Data to examine: Begin

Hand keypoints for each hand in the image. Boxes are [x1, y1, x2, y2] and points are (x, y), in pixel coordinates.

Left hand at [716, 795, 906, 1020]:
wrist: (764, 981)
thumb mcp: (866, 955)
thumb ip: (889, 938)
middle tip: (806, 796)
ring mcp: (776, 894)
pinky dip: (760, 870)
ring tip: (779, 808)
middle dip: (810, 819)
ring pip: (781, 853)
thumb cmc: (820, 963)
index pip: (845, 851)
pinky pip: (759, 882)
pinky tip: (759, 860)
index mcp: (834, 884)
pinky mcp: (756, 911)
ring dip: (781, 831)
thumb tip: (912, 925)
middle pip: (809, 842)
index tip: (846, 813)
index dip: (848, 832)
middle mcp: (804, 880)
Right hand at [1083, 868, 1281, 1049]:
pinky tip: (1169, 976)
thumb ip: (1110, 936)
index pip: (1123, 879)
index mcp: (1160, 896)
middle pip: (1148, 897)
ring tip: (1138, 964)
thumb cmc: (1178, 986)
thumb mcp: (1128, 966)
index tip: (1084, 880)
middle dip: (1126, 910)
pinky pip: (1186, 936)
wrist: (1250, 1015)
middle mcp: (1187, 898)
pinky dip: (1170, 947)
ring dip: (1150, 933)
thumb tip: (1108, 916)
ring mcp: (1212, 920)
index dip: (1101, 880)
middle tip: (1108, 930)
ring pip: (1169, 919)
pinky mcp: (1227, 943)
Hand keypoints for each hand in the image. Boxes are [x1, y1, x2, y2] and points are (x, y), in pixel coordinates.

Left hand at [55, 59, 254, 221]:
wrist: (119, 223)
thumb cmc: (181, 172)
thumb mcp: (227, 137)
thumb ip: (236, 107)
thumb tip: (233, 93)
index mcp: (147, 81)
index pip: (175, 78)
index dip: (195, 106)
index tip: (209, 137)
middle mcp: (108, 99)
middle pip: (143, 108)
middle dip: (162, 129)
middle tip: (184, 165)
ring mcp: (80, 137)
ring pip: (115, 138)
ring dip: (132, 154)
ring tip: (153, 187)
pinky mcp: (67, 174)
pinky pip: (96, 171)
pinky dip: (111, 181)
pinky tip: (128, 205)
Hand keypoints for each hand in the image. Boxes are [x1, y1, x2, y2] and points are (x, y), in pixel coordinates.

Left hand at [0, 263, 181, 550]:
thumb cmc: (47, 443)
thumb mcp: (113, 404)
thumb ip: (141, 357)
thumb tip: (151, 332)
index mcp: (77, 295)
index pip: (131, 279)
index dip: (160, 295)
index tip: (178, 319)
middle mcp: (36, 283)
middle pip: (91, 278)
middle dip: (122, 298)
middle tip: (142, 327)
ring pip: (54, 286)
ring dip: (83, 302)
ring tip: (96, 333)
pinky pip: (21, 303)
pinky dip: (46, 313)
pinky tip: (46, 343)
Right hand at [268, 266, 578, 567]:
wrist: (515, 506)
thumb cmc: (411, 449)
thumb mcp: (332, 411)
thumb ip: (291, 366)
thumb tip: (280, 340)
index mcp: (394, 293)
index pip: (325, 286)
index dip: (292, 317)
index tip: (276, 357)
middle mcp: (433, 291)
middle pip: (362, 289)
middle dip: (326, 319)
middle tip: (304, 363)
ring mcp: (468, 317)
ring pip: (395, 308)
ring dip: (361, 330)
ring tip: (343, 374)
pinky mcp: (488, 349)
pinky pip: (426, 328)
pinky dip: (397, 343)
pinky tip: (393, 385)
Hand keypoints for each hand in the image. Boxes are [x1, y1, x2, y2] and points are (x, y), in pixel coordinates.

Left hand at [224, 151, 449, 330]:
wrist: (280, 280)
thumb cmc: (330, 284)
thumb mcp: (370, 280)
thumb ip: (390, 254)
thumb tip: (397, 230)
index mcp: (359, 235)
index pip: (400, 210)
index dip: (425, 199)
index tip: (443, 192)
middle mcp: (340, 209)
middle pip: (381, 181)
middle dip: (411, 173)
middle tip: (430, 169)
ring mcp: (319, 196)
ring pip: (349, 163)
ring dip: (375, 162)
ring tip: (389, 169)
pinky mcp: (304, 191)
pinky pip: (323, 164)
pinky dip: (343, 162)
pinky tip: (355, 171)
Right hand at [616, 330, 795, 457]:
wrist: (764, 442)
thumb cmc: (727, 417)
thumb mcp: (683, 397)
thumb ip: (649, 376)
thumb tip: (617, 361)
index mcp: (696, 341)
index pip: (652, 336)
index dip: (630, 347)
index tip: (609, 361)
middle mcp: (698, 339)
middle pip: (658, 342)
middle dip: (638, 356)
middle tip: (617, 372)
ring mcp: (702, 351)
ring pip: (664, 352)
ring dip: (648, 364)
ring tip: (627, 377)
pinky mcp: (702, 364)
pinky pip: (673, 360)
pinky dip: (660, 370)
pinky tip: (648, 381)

Data to examine: End

Work instructions
The range runs from the line with "pinky dip: (1170, 947)" up to and including the line with "ring tip: (96, 333)" in the listing above; please write out exactly those lines and nothing more.

Result of the exercise
pinky dip: (1170, 947)
ring dip: (1150, 933)
thumb tip: (1108, 916)
ring mcp: (1212, 920)
index dip: (1101, 880)
middle tip: (1108, 930)
ring pip: (1169, 919)
pinky mcp: (1227, 943)
Hand keypoints for each hand in the image. Boxes are [x1, y1, x2, y2] and points are (x, y), in pixel coordinates.

Left hand at [55, 59, 254, 221]:
wrist: (119, 223)
thumb cmc: (181, 172)
thumb mcp: (227, 137)
thumb ip: (236, 107)
thumb tip: (233, 93)
index mcp: (147, 81)
index pip: (175, 78)
index dip: (195, 106)
index tip: (209, 137)
middle mcp: (108, 99)
middle pip: (143, 108)
middle dip: (162, 129)
middle tip: (184, 165)
ring mcp: (80, 137)
ring pip: (115, 138)
ring dip: (132, 154)
ring tip: (153, 187)
pinky mcp: (67, 174)
pinky pip: (96, 171)
pinky dip: (111, 181)
pinky tip: (128, 205)
Hand keypoints for each hand in the image. Boxes are [x1, y1, x2, y2] and points are (x, y), in pixel coordinates.

Left hand at [0, 263, 181, 550]:
thumb cmc: (47, 443)
thumb mcp: (113, 404)
thumb ip: (141, 357)
thumb tip: (151, 332)
index mcp: (77, 295)
index pip: (131, 279)
index dip: (160, 295)
index tip: (178, 319)
middle mcp: (36, 283)
middle pip: (91, 278)
middle dip: (122, 298)
middle tip: (142, 327)
ring pip: (54, 286)
ring dip: (83, 302)
ring tip: (96, 333)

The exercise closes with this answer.